• **Exercise directions**:
Every record below should be repeated exactly. Omit the pictures.
____ Data records
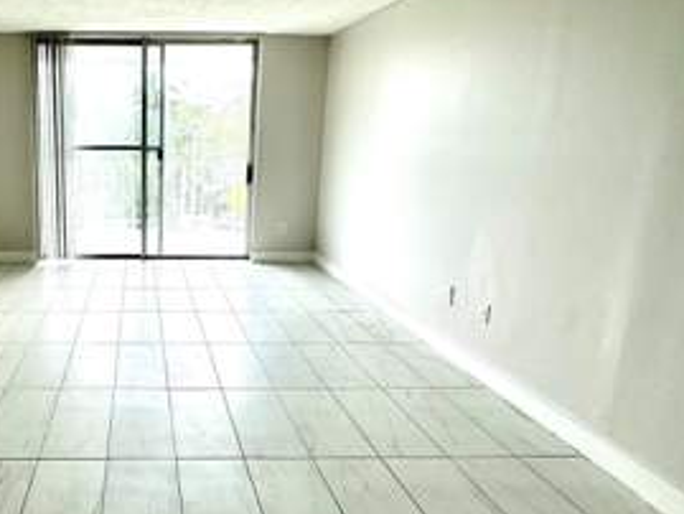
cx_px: 145
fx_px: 494
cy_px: 226
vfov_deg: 54.8
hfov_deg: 63.8
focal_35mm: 25
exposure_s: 1/120
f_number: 2.2
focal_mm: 2.22
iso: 50
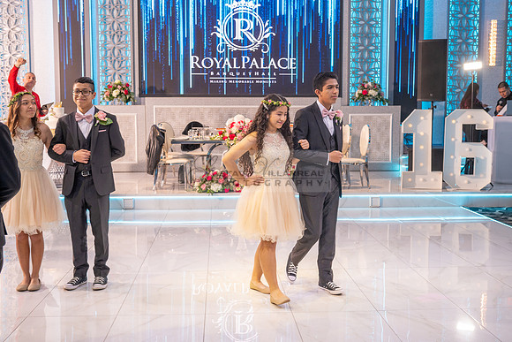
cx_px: 256
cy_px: 171
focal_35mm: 45
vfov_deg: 29.9
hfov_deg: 43.6
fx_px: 640
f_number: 5
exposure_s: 1/125
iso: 1000
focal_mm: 45
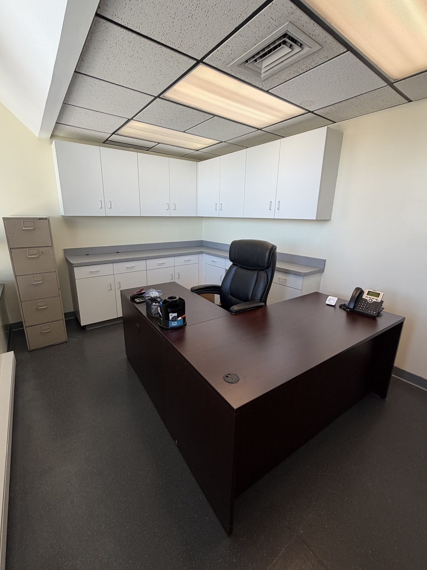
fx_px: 247
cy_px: 280
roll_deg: -0.8
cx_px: 207
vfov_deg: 98.2
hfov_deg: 81.7
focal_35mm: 15
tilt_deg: -15.4
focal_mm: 2.22
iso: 160
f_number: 2.2
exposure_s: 1/121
________
• **Solution**:
cx_px: 145
fx_px: 494
cy_px: 226
vfov_deg: 54.8
hfov_deg: 63.8
focal_35mm: 25
exposure_s: 1/120
f_number: 2.2
focal_mm: 2.22
iso: 50
cx_px: 256
cy_px: 171
focal_35mm: 45
vfov_deg: 29.9
hfov_deg: 43.6
fx_px: 640
f_number: 5
exposure_s: 1/125
iso: 1000
focal_mm: 45
fx_px: 247
cy_px: 280
roll_deg: -0.8
cx_px: 207
vfov_deg: 98.2
hfov_deg: 81.7
focal_35mm: 15
tilt_deg: -15.4
focal_mm: 2.22
iso: 160
f_number: 2.2
exposure_s: 1/121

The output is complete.